What you are asked to do: For the entries below, how many lines include the word "after"? Give the figure and nothing more.

(Available records)

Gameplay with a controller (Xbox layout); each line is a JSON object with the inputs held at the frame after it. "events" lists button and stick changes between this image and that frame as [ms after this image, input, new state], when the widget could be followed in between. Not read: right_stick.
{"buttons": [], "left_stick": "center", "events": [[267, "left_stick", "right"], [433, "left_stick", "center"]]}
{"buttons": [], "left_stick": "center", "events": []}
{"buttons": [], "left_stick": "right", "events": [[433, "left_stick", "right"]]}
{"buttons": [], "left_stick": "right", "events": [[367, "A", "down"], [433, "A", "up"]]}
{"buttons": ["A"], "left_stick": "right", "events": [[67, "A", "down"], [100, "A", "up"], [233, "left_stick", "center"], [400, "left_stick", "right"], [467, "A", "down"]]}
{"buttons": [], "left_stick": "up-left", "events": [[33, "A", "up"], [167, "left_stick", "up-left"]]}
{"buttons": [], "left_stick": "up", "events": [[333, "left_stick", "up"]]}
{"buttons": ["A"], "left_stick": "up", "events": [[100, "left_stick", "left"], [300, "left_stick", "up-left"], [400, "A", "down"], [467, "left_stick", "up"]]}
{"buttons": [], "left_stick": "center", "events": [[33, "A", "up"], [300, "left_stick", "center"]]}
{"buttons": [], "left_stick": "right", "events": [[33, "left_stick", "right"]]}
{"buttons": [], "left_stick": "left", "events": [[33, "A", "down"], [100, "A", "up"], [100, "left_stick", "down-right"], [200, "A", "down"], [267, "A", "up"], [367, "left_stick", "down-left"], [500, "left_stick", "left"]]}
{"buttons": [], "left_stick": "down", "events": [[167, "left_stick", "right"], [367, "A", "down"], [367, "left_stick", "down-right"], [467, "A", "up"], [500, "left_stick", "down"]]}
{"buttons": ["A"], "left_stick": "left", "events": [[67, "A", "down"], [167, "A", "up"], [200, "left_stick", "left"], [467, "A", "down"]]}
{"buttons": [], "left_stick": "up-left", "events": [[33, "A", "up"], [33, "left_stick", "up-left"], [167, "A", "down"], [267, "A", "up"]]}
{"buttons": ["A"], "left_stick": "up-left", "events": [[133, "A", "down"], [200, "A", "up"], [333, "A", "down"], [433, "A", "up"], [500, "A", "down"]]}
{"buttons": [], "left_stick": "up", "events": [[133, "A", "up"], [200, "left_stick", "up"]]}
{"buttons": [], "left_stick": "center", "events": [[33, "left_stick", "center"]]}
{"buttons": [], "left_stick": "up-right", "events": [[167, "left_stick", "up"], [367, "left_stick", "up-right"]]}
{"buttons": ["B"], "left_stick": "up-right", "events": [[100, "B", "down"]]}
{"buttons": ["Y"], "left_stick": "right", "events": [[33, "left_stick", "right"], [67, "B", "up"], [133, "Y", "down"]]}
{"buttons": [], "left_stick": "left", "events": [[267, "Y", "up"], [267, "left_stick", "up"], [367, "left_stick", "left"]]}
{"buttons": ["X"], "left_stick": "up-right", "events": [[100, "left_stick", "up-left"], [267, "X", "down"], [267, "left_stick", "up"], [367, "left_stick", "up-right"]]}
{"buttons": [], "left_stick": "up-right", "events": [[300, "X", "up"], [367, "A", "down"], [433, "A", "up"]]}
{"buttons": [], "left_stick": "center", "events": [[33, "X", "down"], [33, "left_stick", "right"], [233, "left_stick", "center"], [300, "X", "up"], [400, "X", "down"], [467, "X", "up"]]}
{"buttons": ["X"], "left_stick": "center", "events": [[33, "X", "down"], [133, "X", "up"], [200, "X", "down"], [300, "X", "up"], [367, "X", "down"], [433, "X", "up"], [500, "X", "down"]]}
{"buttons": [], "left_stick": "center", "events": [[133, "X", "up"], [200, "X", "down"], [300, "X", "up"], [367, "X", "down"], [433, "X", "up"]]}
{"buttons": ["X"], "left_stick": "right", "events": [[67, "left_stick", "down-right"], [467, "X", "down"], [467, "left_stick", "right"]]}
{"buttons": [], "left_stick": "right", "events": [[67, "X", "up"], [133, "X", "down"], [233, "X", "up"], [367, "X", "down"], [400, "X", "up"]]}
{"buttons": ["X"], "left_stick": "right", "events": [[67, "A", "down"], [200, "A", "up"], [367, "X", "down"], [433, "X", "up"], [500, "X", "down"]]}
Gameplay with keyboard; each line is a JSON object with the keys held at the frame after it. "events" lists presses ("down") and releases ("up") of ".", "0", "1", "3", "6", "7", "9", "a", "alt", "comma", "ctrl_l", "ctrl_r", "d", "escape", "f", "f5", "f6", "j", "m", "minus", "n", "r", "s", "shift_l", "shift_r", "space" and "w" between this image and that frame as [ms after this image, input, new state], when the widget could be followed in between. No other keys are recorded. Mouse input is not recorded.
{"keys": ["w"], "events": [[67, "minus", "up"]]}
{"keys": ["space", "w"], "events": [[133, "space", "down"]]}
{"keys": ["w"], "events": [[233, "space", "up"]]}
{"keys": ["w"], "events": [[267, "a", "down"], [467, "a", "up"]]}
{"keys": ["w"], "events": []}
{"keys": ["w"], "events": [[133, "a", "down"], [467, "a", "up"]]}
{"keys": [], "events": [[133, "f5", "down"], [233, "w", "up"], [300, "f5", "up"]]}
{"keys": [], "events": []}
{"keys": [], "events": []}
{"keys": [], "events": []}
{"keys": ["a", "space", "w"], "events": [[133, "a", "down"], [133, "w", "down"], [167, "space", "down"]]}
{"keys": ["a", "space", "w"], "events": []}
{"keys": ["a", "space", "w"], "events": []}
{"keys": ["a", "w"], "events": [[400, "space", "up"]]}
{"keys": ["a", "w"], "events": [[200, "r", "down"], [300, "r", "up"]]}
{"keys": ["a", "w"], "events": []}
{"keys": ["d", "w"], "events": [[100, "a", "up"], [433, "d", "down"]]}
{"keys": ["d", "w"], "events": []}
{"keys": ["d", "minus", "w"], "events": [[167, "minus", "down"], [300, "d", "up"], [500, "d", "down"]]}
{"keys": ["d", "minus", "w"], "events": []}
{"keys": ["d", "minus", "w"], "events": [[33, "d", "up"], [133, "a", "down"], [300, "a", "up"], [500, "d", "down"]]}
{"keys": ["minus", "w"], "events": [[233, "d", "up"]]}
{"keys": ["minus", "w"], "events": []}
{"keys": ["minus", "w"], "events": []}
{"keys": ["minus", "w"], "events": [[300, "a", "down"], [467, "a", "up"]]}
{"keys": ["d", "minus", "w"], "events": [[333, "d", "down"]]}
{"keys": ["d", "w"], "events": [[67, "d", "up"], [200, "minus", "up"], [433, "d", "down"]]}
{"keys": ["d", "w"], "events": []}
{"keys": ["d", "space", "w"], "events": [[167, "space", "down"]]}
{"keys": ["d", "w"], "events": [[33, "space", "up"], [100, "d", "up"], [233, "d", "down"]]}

(End Available records)

Output for this task: 2